### [待读文本]
****
记一次简单的VUE+UniAPP逆向分析过程

Before This:

前些天朋友发给我了一个Android APP，让我看看能不能白嫖一下，不过以前没没有什么实操过应用逆向，所以也没有抱多大希望，抱着试一试的心态，来玩玩，结果到最后竟然成了，这也是我第一次接触VUE+UniApp的Android应用，因此写了这个帖子，来记录一下分析过程，不过难度很低，就当做涨知识了。

1. 熟悉

其实从报名这里就可以看出来了，“uni.xxxx”-典型的UniApp打包的Android客户端APK包名，不过由于我是第一次接触，一开始并未发觉有什么问题，然后就是APK未加固，可能会简单点；

安装后打开，注册登录，发现所有的功能都提示“账户锁定或账户未激活”，查看后发现APP功能需要购买兑换码激活使用；

2. 分析

进行操作会检测账号状态，然后根据账号状态来返回相应结果，猜想可能是进行发送POST请求到服务器，来完成这个过程的，遂尝试抓包分析；

利用“ProxyPin”进行抓包，这里我已经安装好ProxyPin的HTTPS证书，可以正常抓取HTTPS Packag，选择“更多-过滤-应用白名单”添加目标应用，然后开始抓包；

幸运的是，APP没有做反抓包的相关机制，所以抓包很顺利，这里我们随便挑选一个功能，进行抓取请求，可以看到已经抓到验证的POST请求了；

这里可以发现，APP竟然使用的是HTTP验证，查看抓包详情中的响应部分，这里是服务器返回的数据，没有加密，很清晰；

其中code部分猜测是账号的激活状态，msg即message，返回的toast信息提示，time为时间戳，data为空值，由于我没并不知道code值为多少，账号是激活状态，所以这里猜一下，先试一下“1”；

点击“重写”按钮，来拦截返回数据，并做修改，将code值改为“1”，保存，返回APP，测试，完美，所有需要验证的功能都可以使用了；

那到这里，虽然我没没有办法确定code值具体的处理流程，但是至少值“1”可用，那接下来，转到APP代码部分的逆向分析，因为朋友那边不可能直接使用抓包重写。
****
### [所示记录]
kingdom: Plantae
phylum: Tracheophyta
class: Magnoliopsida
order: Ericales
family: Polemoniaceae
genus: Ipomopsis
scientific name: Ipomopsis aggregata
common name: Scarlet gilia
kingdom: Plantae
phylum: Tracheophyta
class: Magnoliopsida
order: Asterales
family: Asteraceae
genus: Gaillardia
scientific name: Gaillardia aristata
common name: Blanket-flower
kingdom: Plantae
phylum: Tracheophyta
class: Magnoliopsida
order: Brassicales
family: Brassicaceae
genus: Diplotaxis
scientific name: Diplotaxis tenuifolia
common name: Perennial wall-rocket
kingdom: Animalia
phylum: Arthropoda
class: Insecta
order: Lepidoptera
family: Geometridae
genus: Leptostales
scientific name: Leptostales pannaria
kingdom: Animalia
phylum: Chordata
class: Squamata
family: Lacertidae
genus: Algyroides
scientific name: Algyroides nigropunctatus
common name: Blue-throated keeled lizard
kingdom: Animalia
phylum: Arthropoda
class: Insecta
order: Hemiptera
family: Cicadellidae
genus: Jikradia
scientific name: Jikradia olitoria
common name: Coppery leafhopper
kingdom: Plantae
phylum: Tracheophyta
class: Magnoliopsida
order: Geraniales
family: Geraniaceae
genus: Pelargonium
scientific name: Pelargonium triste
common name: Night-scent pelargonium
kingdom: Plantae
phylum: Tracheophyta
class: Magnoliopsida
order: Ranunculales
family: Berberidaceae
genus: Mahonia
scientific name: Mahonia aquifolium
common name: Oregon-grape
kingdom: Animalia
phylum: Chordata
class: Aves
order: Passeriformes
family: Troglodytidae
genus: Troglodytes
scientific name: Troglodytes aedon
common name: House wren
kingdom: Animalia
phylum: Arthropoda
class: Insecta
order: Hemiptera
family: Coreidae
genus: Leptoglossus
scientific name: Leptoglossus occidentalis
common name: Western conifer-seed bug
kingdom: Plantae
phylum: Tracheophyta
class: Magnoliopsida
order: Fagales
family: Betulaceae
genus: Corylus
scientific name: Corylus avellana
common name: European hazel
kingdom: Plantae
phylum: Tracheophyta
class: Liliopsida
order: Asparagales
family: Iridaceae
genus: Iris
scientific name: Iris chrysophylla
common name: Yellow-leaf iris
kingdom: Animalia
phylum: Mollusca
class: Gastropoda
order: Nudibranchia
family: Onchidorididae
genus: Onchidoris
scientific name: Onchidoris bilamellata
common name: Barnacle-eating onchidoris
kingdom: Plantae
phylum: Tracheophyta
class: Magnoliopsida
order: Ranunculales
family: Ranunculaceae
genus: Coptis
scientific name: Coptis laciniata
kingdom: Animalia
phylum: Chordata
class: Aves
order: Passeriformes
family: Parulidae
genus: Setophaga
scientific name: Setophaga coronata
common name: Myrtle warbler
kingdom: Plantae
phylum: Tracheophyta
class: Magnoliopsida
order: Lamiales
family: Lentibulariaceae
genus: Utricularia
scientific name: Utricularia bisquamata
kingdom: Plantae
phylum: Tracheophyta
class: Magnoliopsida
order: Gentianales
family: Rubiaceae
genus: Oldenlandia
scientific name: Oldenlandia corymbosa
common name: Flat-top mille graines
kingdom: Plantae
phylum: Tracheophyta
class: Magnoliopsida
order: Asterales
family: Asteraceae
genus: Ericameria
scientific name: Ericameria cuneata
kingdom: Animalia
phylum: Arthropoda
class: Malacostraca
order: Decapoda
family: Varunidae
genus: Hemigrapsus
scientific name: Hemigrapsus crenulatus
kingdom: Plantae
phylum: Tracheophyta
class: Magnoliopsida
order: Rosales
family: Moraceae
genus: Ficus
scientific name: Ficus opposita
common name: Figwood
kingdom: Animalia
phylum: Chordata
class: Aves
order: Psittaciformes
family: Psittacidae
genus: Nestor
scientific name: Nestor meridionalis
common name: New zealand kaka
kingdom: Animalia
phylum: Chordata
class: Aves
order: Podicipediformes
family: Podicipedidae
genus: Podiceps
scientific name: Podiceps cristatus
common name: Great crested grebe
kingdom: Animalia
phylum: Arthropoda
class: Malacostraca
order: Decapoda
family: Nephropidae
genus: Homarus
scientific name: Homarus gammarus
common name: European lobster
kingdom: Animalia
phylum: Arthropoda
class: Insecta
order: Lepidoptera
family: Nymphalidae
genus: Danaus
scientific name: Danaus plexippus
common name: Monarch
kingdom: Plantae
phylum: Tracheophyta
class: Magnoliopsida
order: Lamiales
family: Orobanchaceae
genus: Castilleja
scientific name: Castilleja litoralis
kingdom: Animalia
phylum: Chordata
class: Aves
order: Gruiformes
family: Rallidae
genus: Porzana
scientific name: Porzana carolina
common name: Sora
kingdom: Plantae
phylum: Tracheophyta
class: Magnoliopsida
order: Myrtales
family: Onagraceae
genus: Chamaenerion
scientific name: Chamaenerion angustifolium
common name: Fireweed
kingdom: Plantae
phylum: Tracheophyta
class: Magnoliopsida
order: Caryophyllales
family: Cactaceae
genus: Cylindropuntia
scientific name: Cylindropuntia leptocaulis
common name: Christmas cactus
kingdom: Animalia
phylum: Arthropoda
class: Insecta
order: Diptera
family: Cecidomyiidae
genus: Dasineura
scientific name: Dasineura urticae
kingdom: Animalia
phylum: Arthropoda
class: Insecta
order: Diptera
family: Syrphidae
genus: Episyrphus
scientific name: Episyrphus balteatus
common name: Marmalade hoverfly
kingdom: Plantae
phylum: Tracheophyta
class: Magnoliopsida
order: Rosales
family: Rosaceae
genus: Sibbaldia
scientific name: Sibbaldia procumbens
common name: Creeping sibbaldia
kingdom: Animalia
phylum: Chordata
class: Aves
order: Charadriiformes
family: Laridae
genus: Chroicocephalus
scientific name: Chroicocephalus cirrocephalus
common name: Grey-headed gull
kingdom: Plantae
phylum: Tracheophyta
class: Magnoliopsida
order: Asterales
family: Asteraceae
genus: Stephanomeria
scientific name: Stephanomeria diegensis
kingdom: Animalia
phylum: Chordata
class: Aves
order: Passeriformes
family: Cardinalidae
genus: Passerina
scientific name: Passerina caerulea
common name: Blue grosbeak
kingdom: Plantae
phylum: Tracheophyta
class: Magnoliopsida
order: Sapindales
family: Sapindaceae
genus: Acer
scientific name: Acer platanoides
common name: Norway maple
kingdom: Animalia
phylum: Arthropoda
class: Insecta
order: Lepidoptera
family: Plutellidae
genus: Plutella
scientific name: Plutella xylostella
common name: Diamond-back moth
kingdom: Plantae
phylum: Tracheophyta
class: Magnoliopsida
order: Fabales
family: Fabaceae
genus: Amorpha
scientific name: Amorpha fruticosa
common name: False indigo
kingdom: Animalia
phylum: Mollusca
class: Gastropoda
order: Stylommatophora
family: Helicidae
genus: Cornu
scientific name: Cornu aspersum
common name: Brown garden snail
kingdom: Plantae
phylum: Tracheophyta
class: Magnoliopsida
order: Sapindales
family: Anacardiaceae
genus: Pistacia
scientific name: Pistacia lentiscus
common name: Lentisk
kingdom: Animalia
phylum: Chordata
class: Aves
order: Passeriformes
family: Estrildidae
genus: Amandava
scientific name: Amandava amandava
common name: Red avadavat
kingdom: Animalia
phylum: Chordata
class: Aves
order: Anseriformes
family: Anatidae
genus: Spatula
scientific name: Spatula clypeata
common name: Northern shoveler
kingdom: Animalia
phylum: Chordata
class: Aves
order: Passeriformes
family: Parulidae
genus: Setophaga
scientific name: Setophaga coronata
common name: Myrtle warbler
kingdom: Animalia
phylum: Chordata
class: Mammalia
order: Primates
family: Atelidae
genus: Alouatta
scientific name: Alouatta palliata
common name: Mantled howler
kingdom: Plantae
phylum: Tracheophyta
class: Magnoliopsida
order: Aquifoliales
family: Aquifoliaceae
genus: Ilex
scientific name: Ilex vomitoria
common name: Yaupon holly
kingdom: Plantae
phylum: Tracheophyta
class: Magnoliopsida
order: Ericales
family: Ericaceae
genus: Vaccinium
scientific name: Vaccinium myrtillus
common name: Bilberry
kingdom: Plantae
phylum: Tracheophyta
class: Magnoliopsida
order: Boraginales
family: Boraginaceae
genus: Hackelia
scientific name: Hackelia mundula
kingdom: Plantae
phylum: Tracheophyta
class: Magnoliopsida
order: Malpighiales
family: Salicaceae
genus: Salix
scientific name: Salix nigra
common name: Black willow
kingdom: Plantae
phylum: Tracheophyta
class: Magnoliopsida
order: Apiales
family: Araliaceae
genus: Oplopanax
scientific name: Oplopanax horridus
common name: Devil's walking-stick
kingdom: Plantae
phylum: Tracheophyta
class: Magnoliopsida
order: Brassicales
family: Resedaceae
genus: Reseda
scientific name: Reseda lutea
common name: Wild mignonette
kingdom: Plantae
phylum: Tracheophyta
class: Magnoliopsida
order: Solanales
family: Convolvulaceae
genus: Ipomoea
****
### [任务清单]
1. 在这篇关于APP逆向分析的文章中，作者用哪个工具进行抓包？
2. 请从这篇关于APP逆向分析的文章的最后一句之后接着写下去。
这些记录与这篇关于APP逆向分析的文章毫无关系。

### [各题答案]
1. ProxyPin。

2.
3. 静态逆向分析

由于我这边第一次接触UniApp，一开始在这部分分析还是按照普通Java/Kotlin AndroidApp的结构分析的，所以掉坑里了，所以如果你对UniApp很熟悉的话，可以跳过这部分（不过如果你对UniApp很熟悉，应该也不会看我这个文章）；

解包APP后，我的思路是从发送POST的URL入手，遂MultiDex之，直接搜索POST目标地址相关代码，当，没有，所以我怀疑是不是用变量代替了字符，于是使用Arsc编辑器搜索POST目标地址相关字符，当，还是没有，到这里我随后又搜索了相关点击事件的入口，结果还是没找到，也包括checkAccount、AccountManager，都没有发现什么有价值的线索，在一筹莫展的时候，发现这个assets资源文件夹貌似很特殊，Google一下，才发现这个APP是VUE+UniAPP的JavaScript套壳APP；

于是直接找到关键Js:app-service.js，这个文件就是整个“小程序”的逻辑层，幸运的是，没有混淆加密，不过部分关键登录的地方，还是使用了Base64加密，打开自动换行，发现文字被转换为了Unicode字符串，不过这个对我们分析影响不大；

在编译后，整个Js逻辑层代码被压缩了，为了更易读，我们使用相关工具(Notepad++、VScode或一些在线网站)格式化一下代码即可；

现在，搜索“checkAccount”相关代码，55个结果，不过大部分代码逻辑都很相似，我们这边拿第一处为例：

getMessage: function(t) {                              // 定义参数`t`
    var e = this;                                      // 将`this`赋值到变量`e`   
    (0, a.checkAccount)({}).then((function(i) {        // 调用`checkAccount`函数，传入该函数中的对象`{}`,并赋值到`i`
        i.code = 1, 0 == i.code ? uni.showToast({      //  将`i`的`code`属性设置为1，然后判断`i`对象中的`code`值，如果为0，继续执行，如果不为0，跳过
            title: i.msg,                              //  赋值`i`中的`msg`信息到`tittle`
            icon: "none",                              //  icon为空
            duration: 2e3                              //  `duration`，时长，盲猜就是toast消息的通知时长
        }) : e.asheg(t.detail.data[0].action)          //  调用的`e`中的`asheg`方法，并向其中传入`t.detail.data[0].action`
    }))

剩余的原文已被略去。